By John Norton
Elsevier Clinical Solutions recently issued a white paper, “The Impact of Rising Generic Drug Prices on the U.S. Drug Supply Chain,” based on a survey measuring the attitudes of stakeholders throughout the pharmaceutical supply chain. The second paragraph details how rising generic prescription drug prices impact everyone:
“High generic drug prices have had an adverse effect on almost everyone in the pharmaceutical supply chain. Consumers face higher co-pays and prices and health plans are dealing with higher drug spend. Physicians are finding the need to prescribe alternative drug therapies while dealing with angry patients. In some cases, consumers are declining their medications due to increased prices. Many pharmacies are receiving inadequate reimbursements and can lose money when drugs must be purchased at rapidly rising prices but reimbursed at lower predetermined rates. Pharmacists are also working with providers to recommend alternative treatments in order to help consumers understand and afford their medications. Generic drug manufacturers are facing increased government regulation.”
The white paper includes analysis based on surveys from respondents who work for health plans, pharmacy benefit managers (PBMs), retail pharmacies, drug wholesalers, manufacturers and other health care providers that are most illuminating:
- Over 75% ranked manufacturing consolidation as the first or second most likely cause of the price increases;
- A whopping 91% indicated their business have been affected by the rising prices, with 62% classifying the impact as negative and only 5% as positive;
- In terms of monitoring the prices fluctuations, 40% said that had become a daily task and 15% a weekly task;
- When it comes to mitigating the cost of rising prices 21% relied on substitution, 20% on renegotiation of contracts, and 18% on increasing customer costs; and
- As for predictions, 82% believe the average price of generics will continue to rise, and none saw a deflation in those prices on the horizon.

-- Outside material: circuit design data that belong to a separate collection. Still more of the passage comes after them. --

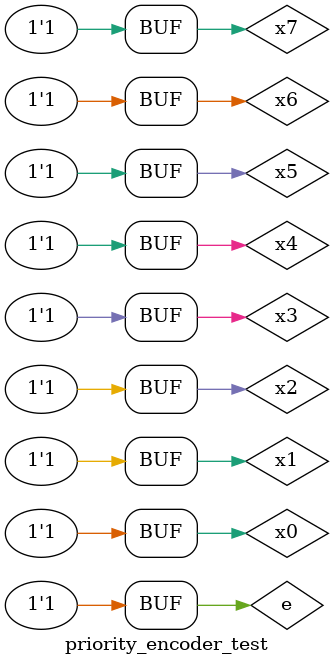
<source format=v>
`timescale 1ns / 1ps


module priority_encoder_test;

	// Inputs
	reg e;
	reg x0;
	reg x1;
	reg x2;
	reg x3;
	reg x4;
	reg x5;
	reg x6;
	reg x7;

	// Outputs
	wire y0;
	wire y1;
	wire y2;
	wire v;

	// Instantiate the Unit Under Test (UUT)
	priority_encoder uut (
		.y0(y0), 
		.y1(y1), 
		.y2(y2), 
		.v(v), 
		.e(e), 
		.x0(x0), 
		.x1(x1), 
		.x2(x2), 
		.x3(x3), 
		.x4(x4), 
		.x5(x5), 
		.x6(x6), 
		.x7(x7)
	);

	initial begin
		// Initialize Inputs
		e = 0;
		x0 = 0;
		x1 = 0;
		x2 = 0;
		x3 = 0;
		x4 = 0;
		x5 = 0;
		x6 = 0;
		x7 = 0;
		#1.5;
		repeat(255)
		  begin
		  
		  x7 = x7^(x6&x5&x4&x3&x2&x1&x0);
		  x6 = x6^(x5&x4&x3&x2&x1&x0);
		  x5 = x5^(x4&x3&x2&x1&x0);
		  x4 = x4^(x3&x2&x1&x0);
		  x3 = x3^(x2&x1&x0);
		  x2 = x2^(x1&x0);
		  x1 = x1^(x0);
		  x0 = x0^1;
		  #1.5;
		  end
	
		e = 1;
		x0 = 0;
		x1 = 0;
		x2 = 0;
		x3 = 0;
		x4 = 0;
		x5 = 0;
		x6 = 0;
		x7 = 0;
		#1.5;
		repeat(255)
		  begin
		  
		  x7 = x7^(x6&x5&x4&x3&x2&x1&x0);
		  x6 = x6^(x5&x4&x3&x2&x1&x0);
		  x5 = x5^(x4&x3&x2&x1&x0);
		  x4 = x4^(x3&x2&x1&x0);
		  x3 = x3^(x2&x1&x0);
		  x2 = x2^(x1&x0);
		  x1 = x1^(x0);
		  x0 = x0^1;
		  #1.5;
		  end
	end
      
endmodule

	
</source>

The white paper devotes time to the issue of pharmacies’ reimbursements often being lower than their rising acquisition costs. It is pointed out that relief is coming as “a number of states are addressing this very issue with drug price transparency laws that require PBMs and payers to not only share their maximum allowable costs (MAC) price lists with network pharmacies, but also to explain and justify their methodology.”
The paper also notes that in 2016 the Centers for Medicare and Medicaid Services (CMS) will “be requiring something similar from payers handling Medicare Part D business”. These are welcome developments because according to the 2014 NCPA Digest, sponsored by Cardinal Health, 34% of the average independent community pharmacy’s prescriptions come from Medicare Part D and 78% of overall prescriptions are generic.
NCPA continues to aggressively advocate for the passage of H.R. 244, the MAC Transparency Act, which applies the same sort of solutions to not only Medicare Part D, but also to the military’s TRICARE program and the Federal Employees Health Benefits Program (FEHB).